Saved data entries:
※ ※ ※
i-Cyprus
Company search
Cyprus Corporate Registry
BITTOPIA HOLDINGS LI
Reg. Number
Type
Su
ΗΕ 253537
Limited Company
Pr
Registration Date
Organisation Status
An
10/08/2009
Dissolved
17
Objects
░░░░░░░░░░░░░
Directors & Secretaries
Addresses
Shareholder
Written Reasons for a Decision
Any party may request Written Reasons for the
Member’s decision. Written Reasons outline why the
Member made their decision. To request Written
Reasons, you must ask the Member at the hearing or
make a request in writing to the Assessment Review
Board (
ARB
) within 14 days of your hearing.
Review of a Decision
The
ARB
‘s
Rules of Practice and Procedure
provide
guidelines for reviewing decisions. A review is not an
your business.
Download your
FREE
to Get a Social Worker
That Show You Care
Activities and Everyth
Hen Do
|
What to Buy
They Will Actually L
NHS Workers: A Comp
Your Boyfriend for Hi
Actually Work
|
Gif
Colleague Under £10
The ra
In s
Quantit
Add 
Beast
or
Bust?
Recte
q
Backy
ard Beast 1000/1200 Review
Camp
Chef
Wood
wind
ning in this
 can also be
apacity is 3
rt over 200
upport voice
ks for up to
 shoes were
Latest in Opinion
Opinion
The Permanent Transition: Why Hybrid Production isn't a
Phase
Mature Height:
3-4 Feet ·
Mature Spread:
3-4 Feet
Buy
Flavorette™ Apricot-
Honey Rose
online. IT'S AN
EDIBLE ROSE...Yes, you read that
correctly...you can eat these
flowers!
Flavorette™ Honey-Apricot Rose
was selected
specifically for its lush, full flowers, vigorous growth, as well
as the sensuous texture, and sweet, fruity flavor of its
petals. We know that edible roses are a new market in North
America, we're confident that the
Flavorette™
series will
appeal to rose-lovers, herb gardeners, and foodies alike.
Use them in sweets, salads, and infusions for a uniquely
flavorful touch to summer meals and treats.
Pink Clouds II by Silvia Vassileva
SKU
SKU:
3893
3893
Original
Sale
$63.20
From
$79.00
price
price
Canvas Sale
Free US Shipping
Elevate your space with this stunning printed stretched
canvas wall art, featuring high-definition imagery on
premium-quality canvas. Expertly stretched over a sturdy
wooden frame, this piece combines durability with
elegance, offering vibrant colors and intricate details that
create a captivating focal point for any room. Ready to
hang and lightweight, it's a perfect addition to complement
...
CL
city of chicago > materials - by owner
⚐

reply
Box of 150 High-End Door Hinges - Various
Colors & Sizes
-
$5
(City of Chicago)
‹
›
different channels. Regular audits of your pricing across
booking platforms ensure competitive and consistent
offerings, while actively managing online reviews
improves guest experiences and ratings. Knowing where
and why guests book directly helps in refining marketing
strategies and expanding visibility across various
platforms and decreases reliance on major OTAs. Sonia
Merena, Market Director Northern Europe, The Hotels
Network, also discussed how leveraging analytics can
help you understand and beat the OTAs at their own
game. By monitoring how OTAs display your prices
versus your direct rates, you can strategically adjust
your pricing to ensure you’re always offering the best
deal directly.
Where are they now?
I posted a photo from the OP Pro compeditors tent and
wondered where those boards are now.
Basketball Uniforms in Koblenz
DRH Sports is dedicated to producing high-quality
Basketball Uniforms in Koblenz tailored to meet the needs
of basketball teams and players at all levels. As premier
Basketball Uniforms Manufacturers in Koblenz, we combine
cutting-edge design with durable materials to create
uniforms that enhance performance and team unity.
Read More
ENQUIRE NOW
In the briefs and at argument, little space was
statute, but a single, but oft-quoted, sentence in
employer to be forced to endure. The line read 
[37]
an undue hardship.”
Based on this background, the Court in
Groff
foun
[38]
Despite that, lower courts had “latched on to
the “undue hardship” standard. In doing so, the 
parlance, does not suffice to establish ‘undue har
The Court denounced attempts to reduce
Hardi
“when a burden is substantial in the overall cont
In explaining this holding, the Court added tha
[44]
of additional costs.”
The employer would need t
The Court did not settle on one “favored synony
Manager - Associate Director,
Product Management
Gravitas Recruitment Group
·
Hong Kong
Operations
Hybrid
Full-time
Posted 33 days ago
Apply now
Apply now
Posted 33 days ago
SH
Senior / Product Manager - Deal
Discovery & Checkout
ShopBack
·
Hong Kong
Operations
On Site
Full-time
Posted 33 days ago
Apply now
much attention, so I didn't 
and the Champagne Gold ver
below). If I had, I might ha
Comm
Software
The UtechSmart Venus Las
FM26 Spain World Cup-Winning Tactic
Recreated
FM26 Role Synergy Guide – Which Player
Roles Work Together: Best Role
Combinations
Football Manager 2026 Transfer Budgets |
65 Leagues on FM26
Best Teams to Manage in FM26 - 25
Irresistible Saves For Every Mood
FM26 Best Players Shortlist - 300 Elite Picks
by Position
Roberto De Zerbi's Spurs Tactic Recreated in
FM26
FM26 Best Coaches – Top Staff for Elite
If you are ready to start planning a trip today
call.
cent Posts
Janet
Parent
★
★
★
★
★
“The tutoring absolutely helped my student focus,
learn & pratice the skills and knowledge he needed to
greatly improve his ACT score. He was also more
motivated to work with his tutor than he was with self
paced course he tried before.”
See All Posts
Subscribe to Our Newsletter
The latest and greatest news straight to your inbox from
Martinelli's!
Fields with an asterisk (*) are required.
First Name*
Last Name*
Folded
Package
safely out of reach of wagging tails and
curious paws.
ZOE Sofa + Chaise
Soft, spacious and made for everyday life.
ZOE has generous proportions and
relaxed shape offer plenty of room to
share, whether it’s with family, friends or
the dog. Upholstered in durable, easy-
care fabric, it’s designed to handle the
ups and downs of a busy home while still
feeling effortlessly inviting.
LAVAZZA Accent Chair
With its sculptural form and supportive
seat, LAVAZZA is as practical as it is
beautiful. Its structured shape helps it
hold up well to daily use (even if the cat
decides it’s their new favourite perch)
※ ※ ※
> REQUEST
Output the records verbatim, from the first line to the last.

> SOLUTION TO THIS TASK
i-Cyprus
Company search
Cyprus Corporate Registry
BITTOPIA HOLDINGS LI
Reg. Number
Type
Su
ΗΕ 253537
Limited Company
Pr
Registration Date
Organisation Status
An
10/08/2009
Dissolved
17
Objects
░░░░░░░░░░░░░
Directors & Secretaries
Addresses
Shareholder
Written Reasons for a Decision
Any party may request Written Reasons for the
Member’s decision. Written Reasons outline why the
Member made their decision. To request Written
Reasons, you must ask the Member at the hearing or
make a request in writing to the Assessment Review
Board (
ARB
) within 14 days of your hearing.
Review of a Decision
The
ARB
‘s
Rules of Practice and Procedure
provide
guidelines for reviewing decisions. A review is not an
your business.
Download your
FREE
to Get a Social Worker
That Show You Care
Activities and Everyth
Hen Do
|
What to Buy
They Will Actually L
NHS Workers: A Comp
Your Boyfriend for Hi
Actually Work
|
Gif
Colleague Under £10
The ra
In s
Quantit
Add 
Beast
or
Bust?
Recte
q
Backy
ard Beast 1000/1200 Review
Camp
Chef
Wood
wind
ning in this
 can also be
apacity is 3
rt over 200
upport voice
ks for up to
 shoes were
Latest in Opinion
Opinion
The Permanent Transition: Why Hybrid Production isn't a
Phase
Mature Height:
3-4 Feet ·
Mature Spread:
3-4 Feet
Buy
Flavorette™ Apricot-
Honey Rose
online. IT'S AN
EDIBLE ROSE...Yes, you read that
correctly...you can eat these
flowers!
Flavorette™ Honey-Apricot Rose
was selected
specifically for its lush, full flowers, vigorous growth, as well
as the sensuous texture, and sweet, fruity flavor of its
petals. We know that edible roses are a new market in North
America, we're confident that the
Flavorette™
series will
appeal to rose-lovers, herb gardeners, and foodies alike.
Use them in sweets, salads, and infusions for a uniquely
flavorful touch to summer meals and treats.
Pink Clouds II by Silvia Vassileva
SKU
SKU:
3893
3893
Original
Sale
$63.20
From
$79.00
price
price
Canvas Sale
Free US Shipping
Elevate your space with this stunning printed stretched
canvas wall art, featuring high-definition imagery on
premium-quality canvas. Expertly stretched over a sturdy
wooden frame, this piece combines durability with
elegance, offering vibrant colors and intricate details that
create a captivating focal point for any room. Ready to
hang and lightweight, it's a perfect addition to complement
...
CL
city of chicago > materials - by owner
⚐

reply
Box of 150 High-End Door Hinges - Various
Colors & Sizes
-
$5
(City of Chicago)
‹
›
different channels. Regular audits of your pricing across
booking platforms ensure competitive and consistent
offerings, while actively managing online reviews
improves guest experiences and ratings. Knowing where
and why guests book directly helps in refining marketing
strategies and expanding visibility across various
platforms and decreases reliance on major OTAs. Sonia
Merena, Market Director Northern Europe, The Hotels
Network, also discussed how leveraging analytics can
help you understand and beat the OTAs at their own
game. By monitoring how OTAs display your prices
versus your direct rates, you can strategically adjust
your pricing to ensure you’re always offering the best
deal directly.
Where are they now?
I posted a photo from the OP Pro compeditors tent and
wondered where those boards are now.
Basketball Uniforms in Koblenz
DRH Sports is dedicated to producing high-quality
Basketball Uniforms in Koblenz tailored to meet the needs
of basketball teams and players at all levels. As premier
Basketball Uniforms Manufacturers in Koblenz, we combine
cutting-edge design with durable materials to create
uniforms that enhance performance and team unity.
Read More
ENQUIRE NOW
In the briefs and at argument, little space was
statute, but a single, but oft-quoted, sentence in
employer to be forced to endure. The line read 
[37]
an undue hardship.”
Based on this background, the Court in
Groff
foun
[38]
Despite that, lower courts had “latched on to
the “undue hardship” standard. In doing so, the 
parlance, does not suffice to establish ‘undue har
The Court denounced attempts to reduce
Hardi
“when a burden is substantial in the overall cont
In explaining this holding, the Court added tha
[44]
of additional costs.”
The employer would need t
The Court did not settle on one “favored synony
Manager - Associate Director,
Product Management
Gravitas Recruitment Group
·
Hong Kong
Operations
Hybrid
Full-time
Posted 33 days ago
Apply now
Apply now
Posted 33 days ago
SH
Senior / Product Manager - Deal
Discovery & Checkout
ShopBack
·
Hong Kong
Operations
On Site
Full-time
Posted 33 days ago
Apply now
much attention, so I didn't 
and the Champagne Gold ver
below). If I had, I might ha
Comm
Software
The UtechSmart Venus Las
FM26 Spain World Cup-Winning Tactic
Recreated
FM26 Role Synergy Guide – Which Player
Roles Work Together: Best Role
Combinations
Football Manager 2026 Transfer Budgets |
65 Leagues on FM26
Best Teams to Manage in FM26 - 25
Irresistible Saves For Every Mood
FM26 Best Players Shortlist - 300 Elite Picks
by Position
Roberto De Zerbi's Spurs Tactic Recreated in
FM26
FM26 Best Coaches – Top Staff for Elite
If you are ready to start planning a trip today
call.
cent Posts
Janet
Parent
★
★
★
★
★
“The tutoring absolutely helped my student focus,
learn & pratice the skills and knowledge he needed to
greatly improve his ACT score. He was also more
motivated to work with his tutor than he was with self
paced course he tried before.”
See All Posts
Subscribe to Our Newsletter
The latest and greatest news straight to your inbox from
Martinelli's!
Fields with an asterisk (*) are required.
First Name*
Last Name*
Folded
Package
safely out of reach of wagging tails and
curious paws.
ZOE Sofa + Chaise
Soft, spacious and made for everyday life.
ZOE has generous proportions and
relaxed shape offer plenty of room to
share, whether it’s with family, friends or
the dog. Upholstered in durable, easy-
care fabric, it’s designed to handle the
ups and downs of a busy home while still
feeling effortlessly inviting.
LAVAZZA Accent Chair
With its sculptural form and supportive
seat, LAVAZZA is as practical as it is
beautiful. Its structured shape helps it
hold up well to daily use (even if the cat
decides it’s their new favourite perch)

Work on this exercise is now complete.